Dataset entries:
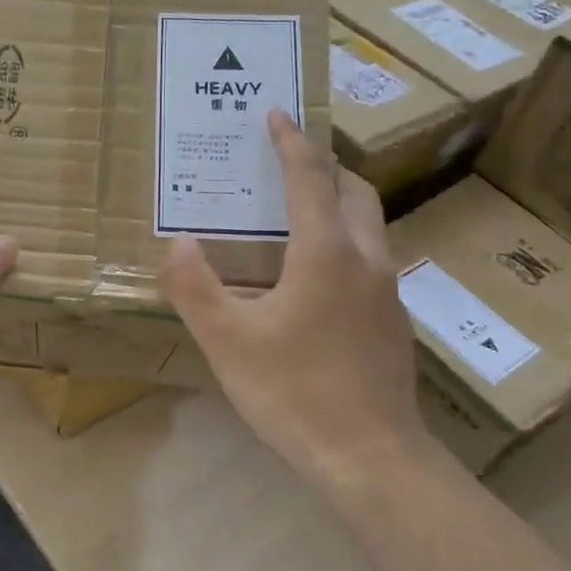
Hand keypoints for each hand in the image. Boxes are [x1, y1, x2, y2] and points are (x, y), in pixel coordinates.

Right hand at [160, 110, 428, 491]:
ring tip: (298, 212)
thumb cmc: (294, 393)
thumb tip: (178, 243)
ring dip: (338, 204)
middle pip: (354, 192)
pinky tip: (314, 278)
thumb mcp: (228, 341)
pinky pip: (369, 259)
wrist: (370, 457)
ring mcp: (387, 291)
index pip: (310, 177)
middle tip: (289, 161)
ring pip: (369, 226)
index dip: (291, 141)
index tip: (276, 113)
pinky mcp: (393, 321)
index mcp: (325, 252)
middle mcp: (365, 259)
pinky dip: (344, 242)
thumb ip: (195, 287)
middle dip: (324, 166)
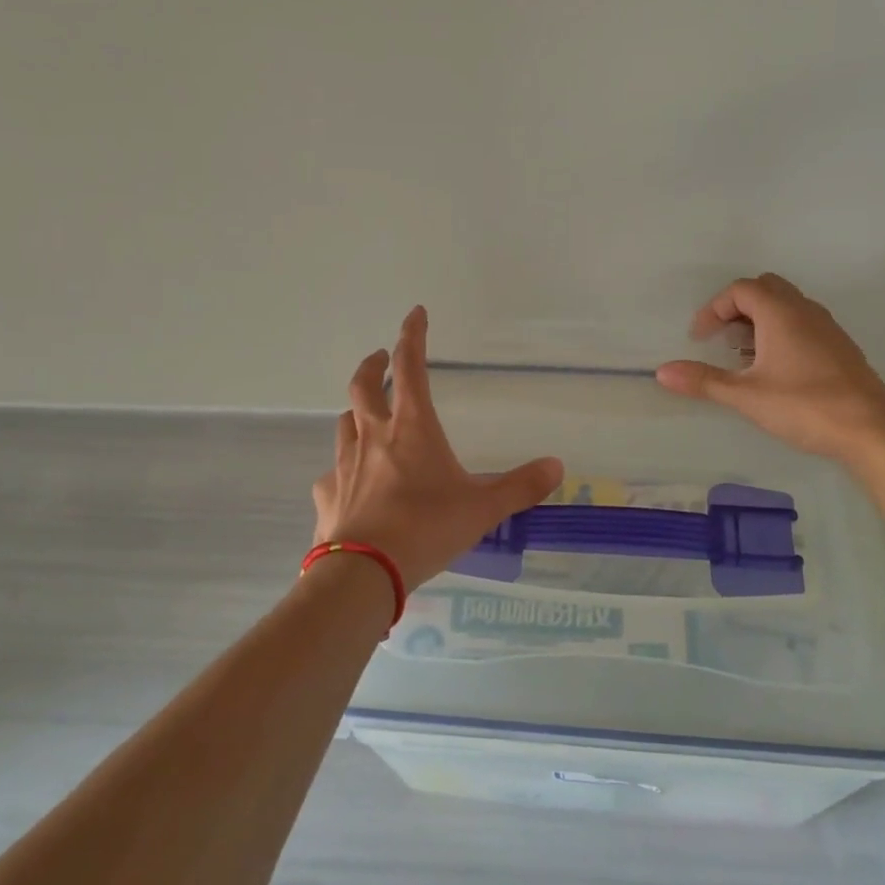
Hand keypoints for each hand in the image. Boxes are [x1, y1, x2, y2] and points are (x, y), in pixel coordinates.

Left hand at [313, 306, 563, 591]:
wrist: (365, 572)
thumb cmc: (427, 528)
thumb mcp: (482, 507)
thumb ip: (520, 486)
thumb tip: (556, 466)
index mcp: (412, 427)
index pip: (410, 366)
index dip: (413, 335)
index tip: (415, 313)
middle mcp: (373, 436)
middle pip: (362, 386)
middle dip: (372, 365)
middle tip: (381, 359)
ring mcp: (344, 465)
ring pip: (344, 424)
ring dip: (356, 413)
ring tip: (368, 418)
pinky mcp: (327, 495)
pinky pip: (333, 473)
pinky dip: (343, 470)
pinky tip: (352, 485)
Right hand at [655, 273, 884, 458]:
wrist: (871, 429)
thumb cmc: (804, 406)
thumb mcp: (745, 396)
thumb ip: (703, 381)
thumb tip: (662, 372)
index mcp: (781, 313)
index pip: (741, 289)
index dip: (714, 309)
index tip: (699, 338)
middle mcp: (805, 310)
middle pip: (765, 289)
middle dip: (736, 308)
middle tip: (721, 339)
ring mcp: (827, 327)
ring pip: (786, 306)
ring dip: (759, 321)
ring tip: (743, 356)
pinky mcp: (839, 347)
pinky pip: (802, 324)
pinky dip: (780, 333)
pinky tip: (774, 370)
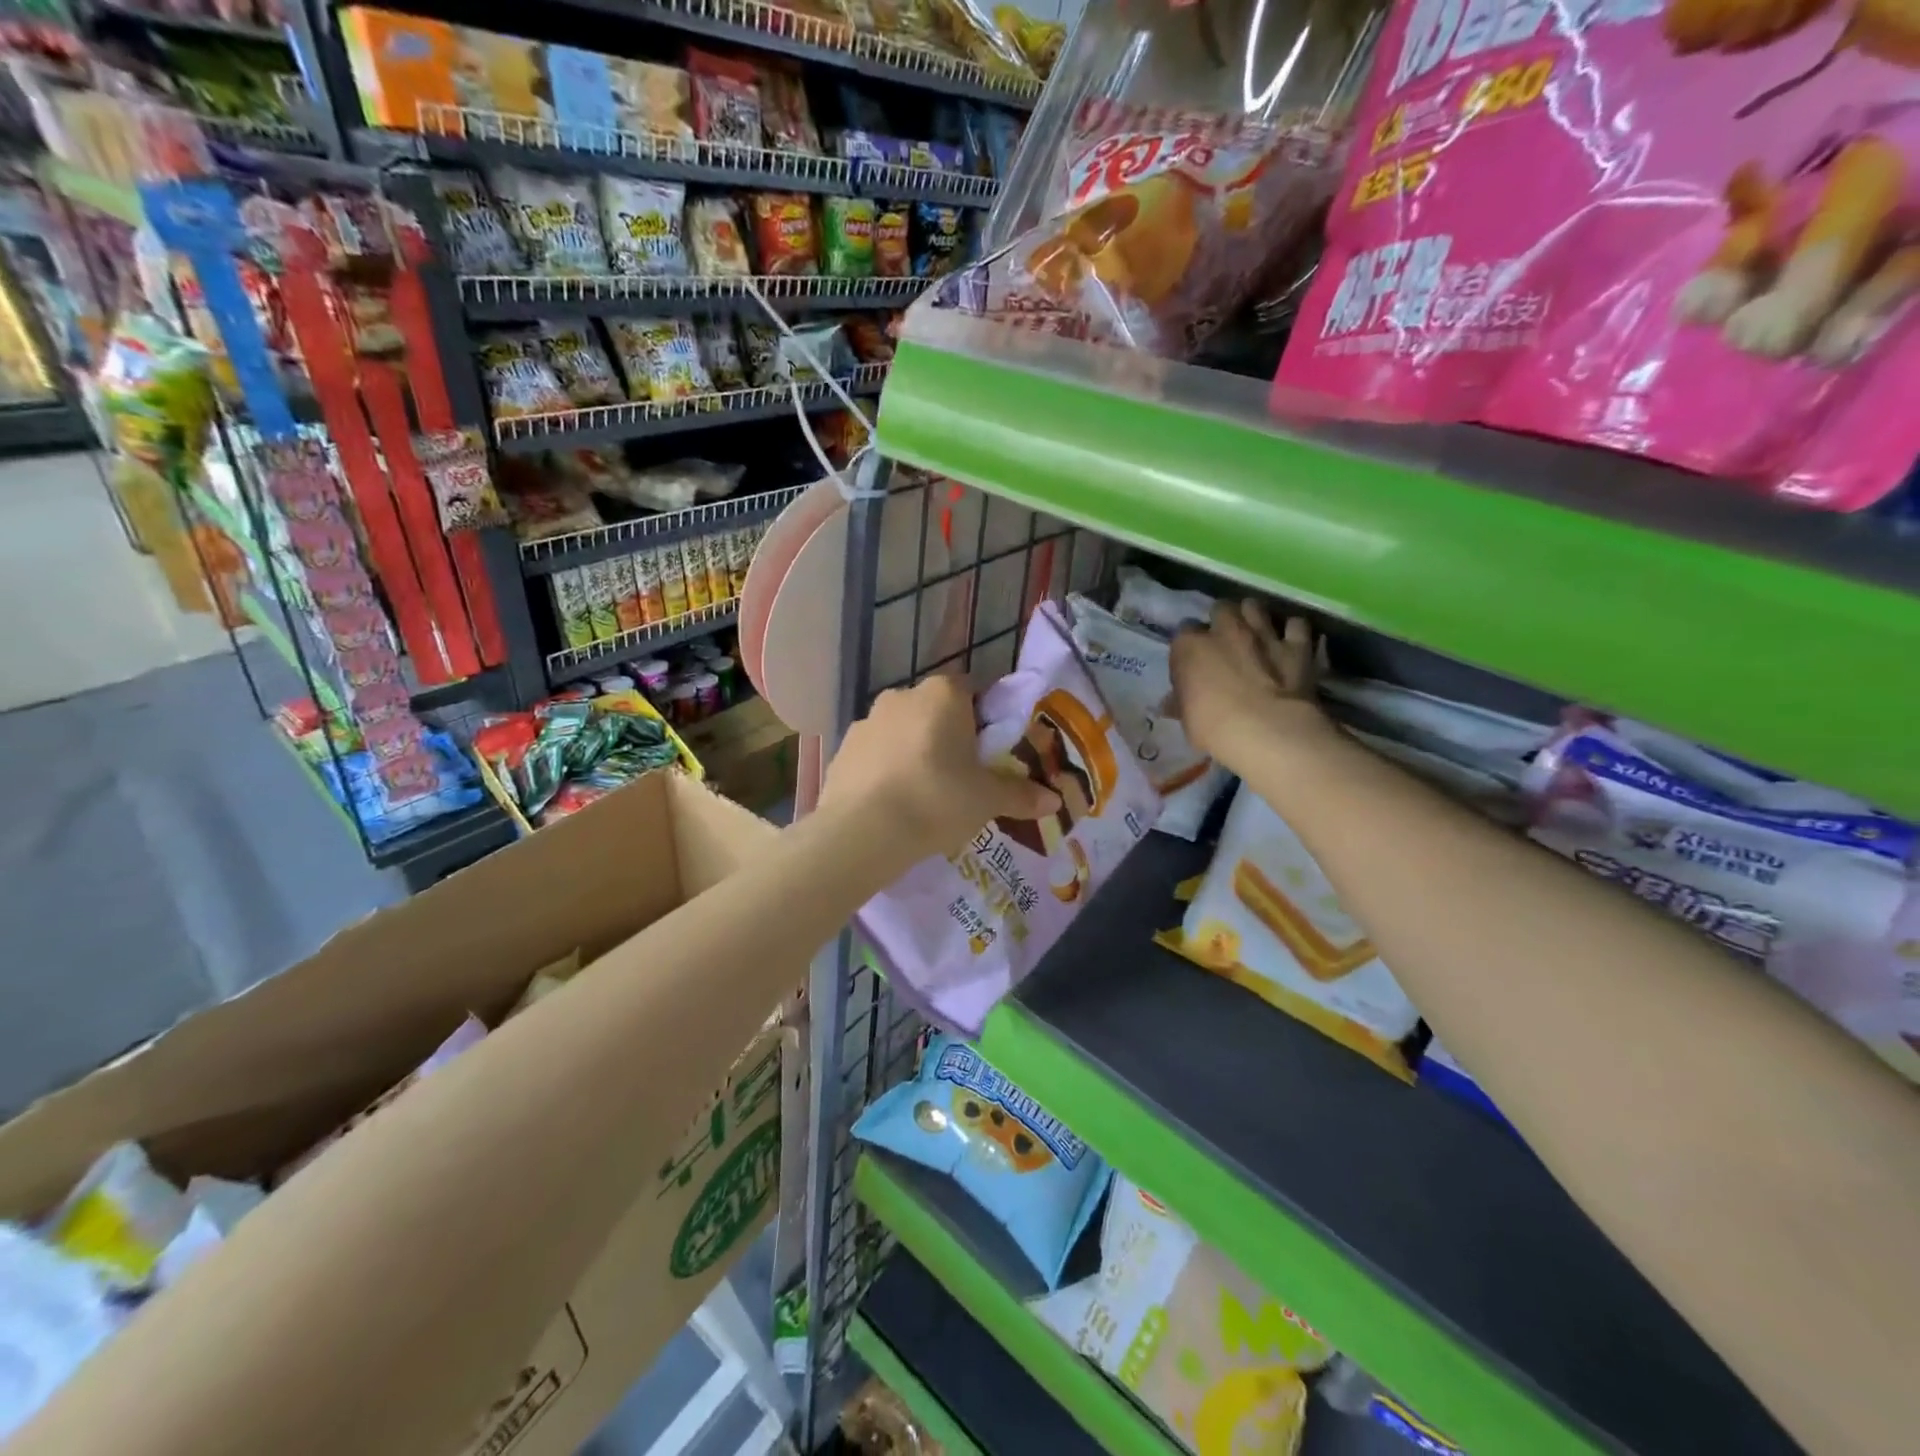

Task goal: Copy out the data exactly and keep the pictures out.

Response to the exercise:
Hand keypoints for each hand in the image. Boxes are [x1, y1, x2, y2] and points are (x, y), in pixel coordinates.

Right hand at [160, 110, 428, 491]:
ring tip: (298, 212)
thumb cmc: (294, 393)
thumb tip: (178, 243)
ring dip: (338, 204)
middle pip: (354, 192)
pinky tip: (314, 278)
thumb mcp: (228, 341)
pinky pip: (369, 259)
wrist: (370, 457)
ring mcp: (387, 291)
index pip: (310, 177)
middle tip: (289, 161)
ring pip: (369, 226)
index dip: (291, 141)
index tip: (276, 113)
pinky mcp: (393, 321)
index mcp: (325, 252)
middle mcp: (365, 259)
pinky dip: (344, 242)
thumb ip: (195, 287)
middle dip: (324, 166)
Hand keypoints for each hand in the image. Boxes are [x1, y1, x2, y2] and points are (x, y), in pixel coordinates.

Left hand at [313, 306, 563, 591]:
wrist: (365, 572)
thumb cmc: (427, 528)
thumb mcp: (482, 507)
thumb ip: (520, 486)
thumb tip: (556, 466)
index mcp: (412, 427)
index pip: (410, 366)
index dip: (413, 335)
index tip: (415, 313)
middle mcp: (373, 436)
middle pip: (362, 386)
middle dip: (372, 365)
middle tip: (381, 359)
ring mcp: (344, 465)
ring pip: (344, 424)
ring dip: (356, 413)
ring tip: (368, 418)
pinky mcp: (327, 495)
pinky pip: (333, 473)
pinky dip: (343, 470)
pinky tip: (352, 485)
Right hand at [655, 273, 884, 458]:
wrist: (871, 429)
thumb cmc: (804, 406)
thumb mcp: (745, 396)
thumb ip: (703, 381)
thumb tip: (662, 372)
index mcp: (781, 313)
index pip: (741, 289)
index dip: (714, 309)
index tip: (699, 338)
middle mcp: (805, 310)
middle pip: (765, 289)
middle dip: (736, 308)
middle tip: (721, 339)
ring mcp: (827, 327)
ring pip: (786, 306)
ring dip: (759, 321)
ring tip: (743, 356)
pinky mcp: (839, 347)
pinky pip: (802, 324)
pinky dip: (780, 333)
pinky tip: (774, 370)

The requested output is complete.